Özgür düşünceye söylem özgürlüğü değer katar
Kapsayıcı kurumların gücünü yaratan bileşenler arasında insan-odaklı olan, bireyin rolünü ve konumunu öne çıkaran "fırsat eşitliği ve eşit hakların tanınması" konusunun çerçevesini bu yazı kapsamında çizmeyi deneyelim.
Bireyin fiziki ve düş gücünü etkin ve verimli kullanabilmenin temel güdüsü, bireyin özgür düşünme sınırlarını genişletmektir. Özgür düşünmenin önüne konan her engel, çevresine çekilen her çeper, kurum yapılarının içine hayat katan birey enerjisinin israf edilmesine yol açar.

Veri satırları
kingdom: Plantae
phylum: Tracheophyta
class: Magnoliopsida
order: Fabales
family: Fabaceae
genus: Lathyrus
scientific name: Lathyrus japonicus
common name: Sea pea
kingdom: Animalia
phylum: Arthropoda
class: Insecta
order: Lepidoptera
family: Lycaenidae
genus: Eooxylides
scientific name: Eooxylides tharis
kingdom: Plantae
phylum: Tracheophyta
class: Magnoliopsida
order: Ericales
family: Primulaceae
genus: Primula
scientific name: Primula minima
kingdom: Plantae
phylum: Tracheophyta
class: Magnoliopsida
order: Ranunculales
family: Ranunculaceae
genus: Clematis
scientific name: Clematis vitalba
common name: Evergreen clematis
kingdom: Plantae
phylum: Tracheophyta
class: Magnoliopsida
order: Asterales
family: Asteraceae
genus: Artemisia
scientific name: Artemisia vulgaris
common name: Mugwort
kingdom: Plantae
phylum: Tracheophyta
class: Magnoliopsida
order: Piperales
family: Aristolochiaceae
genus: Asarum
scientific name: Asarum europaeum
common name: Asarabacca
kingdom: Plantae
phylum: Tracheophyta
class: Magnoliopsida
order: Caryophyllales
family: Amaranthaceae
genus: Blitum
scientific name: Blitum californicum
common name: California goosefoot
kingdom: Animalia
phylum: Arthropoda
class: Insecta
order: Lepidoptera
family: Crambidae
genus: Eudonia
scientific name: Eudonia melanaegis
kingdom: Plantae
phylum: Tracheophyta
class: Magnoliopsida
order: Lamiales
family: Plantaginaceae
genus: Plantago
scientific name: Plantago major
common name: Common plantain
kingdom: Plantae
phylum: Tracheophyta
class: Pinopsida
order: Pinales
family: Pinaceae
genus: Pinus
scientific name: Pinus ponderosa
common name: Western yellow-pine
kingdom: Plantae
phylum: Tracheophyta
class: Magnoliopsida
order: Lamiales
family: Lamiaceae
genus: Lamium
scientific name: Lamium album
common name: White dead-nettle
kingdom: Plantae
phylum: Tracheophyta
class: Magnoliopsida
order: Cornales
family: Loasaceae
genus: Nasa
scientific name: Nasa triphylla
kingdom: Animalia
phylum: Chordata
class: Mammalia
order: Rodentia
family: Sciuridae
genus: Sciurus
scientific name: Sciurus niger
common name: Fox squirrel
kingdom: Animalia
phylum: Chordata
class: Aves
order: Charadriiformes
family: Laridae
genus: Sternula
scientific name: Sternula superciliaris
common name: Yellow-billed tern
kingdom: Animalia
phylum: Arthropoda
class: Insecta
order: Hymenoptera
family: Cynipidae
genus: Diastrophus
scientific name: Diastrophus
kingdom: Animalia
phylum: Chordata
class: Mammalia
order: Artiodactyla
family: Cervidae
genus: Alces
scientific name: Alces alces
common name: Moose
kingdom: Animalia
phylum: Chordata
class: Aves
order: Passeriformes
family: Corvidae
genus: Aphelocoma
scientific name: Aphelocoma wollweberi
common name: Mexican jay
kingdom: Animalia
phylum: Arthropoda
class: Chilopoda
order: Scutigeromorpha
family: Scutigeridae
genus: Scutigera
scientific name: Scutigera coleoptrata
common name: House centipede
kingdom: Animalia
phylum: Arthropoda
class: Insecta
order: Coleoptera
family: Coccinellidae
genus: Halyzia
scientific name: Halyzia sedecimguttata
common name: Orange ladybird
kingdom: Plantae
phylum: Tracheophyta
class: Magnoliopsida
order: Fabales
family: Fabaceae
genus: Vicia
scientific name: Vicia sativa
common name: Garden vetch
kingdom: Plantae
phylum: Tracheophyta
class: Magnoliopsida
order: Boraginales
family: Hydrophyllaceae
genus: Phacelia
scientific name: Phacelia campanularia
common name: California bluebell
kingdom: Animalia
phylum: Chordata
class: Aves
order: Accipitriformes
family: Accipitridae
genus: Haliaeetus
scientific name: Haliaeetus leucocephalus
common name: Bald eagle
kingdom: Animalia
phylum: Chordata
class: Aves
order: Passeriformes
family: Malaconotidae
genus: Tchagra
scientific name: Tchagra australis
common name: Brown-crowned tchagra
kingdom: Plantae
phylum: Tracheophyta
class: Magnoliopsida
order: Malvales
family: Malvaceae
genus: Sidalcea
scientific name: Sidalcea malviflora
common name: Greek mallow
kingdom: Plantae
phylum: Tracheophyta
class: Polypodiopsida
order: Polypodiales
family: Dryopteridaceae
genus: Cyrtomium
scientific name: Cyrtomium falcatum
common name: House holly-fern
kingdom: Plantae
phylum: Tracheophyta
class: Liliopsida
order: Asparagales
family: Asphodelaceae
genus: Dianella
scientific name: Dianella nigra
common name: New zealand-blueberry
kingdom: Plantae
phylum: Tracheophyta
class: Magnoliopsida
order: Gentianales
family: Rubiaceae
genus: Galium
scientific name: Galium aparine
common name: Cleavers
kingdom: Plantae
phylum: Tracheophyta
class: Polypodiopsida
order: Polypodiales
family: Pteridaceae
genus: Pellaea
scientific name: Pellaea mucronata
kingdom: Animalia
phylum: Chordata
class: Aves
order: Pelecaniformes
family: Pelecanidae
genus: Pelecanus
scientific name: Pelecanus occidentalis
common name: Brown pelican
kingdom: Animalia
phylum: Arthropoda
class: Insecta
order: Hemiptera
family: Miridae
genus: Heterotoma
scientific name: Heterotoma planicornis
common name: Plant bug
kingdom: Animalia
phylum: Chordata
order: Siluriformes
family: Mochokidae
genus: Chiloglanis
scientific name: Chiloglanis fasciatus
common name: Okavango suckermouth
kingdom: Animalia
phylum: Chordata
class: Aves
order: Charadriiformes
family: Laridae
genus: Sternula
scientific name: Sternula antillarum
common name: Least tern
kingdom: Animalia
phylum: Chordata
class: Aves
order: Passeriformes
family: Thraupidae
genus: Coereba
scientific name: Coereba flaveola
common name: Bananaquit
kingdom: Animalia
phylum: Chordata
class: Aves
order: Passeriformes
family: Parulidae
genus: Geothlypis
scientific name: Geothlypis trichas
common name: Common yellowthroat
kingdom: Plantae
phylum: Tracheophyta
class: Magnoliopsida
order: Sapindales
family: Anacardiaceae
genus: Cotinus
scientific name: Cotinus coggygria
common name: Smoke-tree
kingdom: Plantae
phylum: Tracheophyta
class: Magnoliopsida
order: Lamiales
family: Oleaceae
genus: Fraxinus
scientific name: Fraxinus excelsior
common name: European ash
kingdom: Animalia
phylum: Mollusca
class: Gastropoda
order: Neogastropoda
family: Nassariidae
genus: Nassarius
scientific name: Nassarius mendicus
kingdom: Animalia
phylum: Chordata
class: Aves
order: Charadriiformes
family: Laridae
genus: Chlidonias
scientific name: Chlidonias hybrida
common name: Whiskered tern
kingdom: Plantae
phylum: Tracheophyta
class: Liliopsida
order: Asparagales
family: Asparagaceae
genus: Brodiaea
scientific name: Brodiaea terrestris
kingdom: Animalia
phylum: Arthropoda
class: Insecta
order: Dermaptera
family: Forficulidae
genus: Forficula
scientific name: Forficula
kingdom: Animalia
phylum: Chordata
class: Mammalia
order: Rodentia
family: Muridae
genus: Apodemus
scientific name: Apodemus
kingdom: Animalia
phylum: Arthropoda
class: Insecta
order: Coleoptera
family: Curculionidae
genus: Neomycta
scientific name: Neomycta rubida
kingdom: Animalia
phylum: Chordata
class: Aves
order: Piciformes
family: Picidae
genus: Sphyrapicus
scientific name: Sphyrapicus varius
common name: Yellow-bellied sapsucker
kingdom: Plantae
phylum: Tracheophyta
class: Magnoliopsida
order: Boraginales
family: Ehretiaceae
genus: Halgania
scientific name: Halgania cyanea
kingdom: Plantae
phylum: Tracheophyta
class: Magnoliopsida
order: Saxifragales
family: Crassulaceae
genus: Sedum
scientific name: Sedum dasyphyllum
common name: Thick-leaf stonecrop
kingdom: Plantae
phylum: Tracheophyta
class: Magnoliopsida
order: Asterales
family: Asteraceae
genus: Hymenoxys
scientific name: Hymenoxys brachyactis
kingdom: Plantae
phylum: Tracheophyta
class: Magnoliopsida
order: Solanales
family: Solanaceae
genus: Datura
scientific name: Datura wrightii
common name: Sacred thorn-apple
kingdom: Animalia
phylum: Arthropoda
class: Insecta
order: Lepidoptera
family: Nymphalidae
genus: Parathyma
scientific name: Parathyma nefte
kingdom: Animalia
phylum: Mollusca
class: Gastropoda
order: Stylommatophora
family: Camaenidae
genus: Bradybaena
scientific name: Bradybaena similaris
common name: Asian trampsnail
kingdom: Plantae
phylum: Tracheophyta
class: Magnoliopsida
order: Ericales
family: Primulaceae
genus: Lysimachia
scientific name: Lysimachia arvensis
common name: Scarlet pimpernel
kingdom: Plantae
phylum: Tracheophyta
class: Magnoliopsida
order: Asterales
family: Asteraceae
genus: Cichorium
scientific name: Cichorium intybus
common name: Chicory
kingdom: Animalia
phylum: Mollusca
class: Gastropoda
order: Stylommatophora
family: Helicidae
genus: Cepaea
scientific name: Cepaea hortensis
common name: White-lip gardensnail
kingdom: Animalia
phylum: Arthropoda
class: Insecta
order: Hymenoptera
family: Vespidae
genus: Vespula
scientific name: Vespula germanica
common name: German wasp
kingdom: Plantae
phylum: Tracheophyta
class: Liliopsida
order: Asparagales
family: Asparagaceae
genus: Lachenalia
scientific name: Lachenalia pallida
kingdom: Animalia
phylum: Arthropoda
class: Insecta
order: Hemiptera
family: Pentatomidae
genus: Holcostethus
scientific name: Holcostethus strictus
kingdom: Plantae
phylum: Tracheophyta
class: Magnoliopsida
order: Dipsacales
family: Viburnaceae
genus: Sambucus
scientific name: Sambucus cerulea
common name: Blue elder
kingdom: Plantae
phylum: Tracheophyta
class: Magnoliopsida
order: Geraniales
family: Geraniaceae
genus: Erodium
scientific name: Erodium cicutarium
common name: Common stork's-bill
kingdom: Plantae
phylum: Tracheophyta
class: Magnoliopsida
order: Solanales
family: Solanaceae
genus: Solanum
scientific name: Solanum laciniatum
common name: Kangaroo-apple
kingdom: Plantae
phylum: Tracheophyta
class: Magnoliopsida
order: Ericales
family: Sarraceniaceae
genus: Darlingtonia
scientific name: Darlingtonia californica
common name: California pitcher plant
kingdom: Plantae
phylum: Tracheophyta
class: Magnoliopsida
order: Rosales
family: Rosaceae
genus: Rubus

- Yazılı Talep A -
Kayıtlarda "California" dizesini içeren satırların tamamını geri verin. Büyük ve küçük harf farkı dikkate alınsın.
- Yazılı Talep B -
Özgür düşünce ve söylem özgürlüğü üzerine olan metni, son cümlesinden sonra gelecek şekilde sürdürün.
Metin ile kayıtlar birbirinden farklı kaynaklardan alınmıştır.

- Alıştırma Yanıtı A -
common name: California goosefoot
common name: California bluebell
common name: California pitcher plant

- Alıştırma Yanıtı B -
Zihinlerimiz her zaman özgürdür; öğretilen değerlerin koşullandırmaları zihinsel özgürlüklerimizi zorlamamışsa, kendimize her soruyu sorabilir; sorunun yanıtını da kendi özgür irademizle verebiliriz.
Kurumlarda "fırsat eşitliği ve eşit hakların" yarattığı gücü sınırlayan asıl engel "özgür anlatımın kısıtlanmasıdır". Anlatım, toplumsallaşmanın ilk adımıdır; bir fikri kitlelerin zihninde meşrulaştırmanın olmazsa olmazıdır. Önyargılar, yerleşik doğrular, kalıp düşünceler ve kör inançlar özgür anlatım gücünü sınırlar. İnsanların özgür anlatım güçlerini sınırlayan örgütlerde, ortak akıl tabanının genişletilmesi, kitle zihninde meşrulaştırma çabaları, kitle desteğinin sağlanması ve kitle enerjisinin zenginliğe dönüştürülmesinin verimliliği azalır.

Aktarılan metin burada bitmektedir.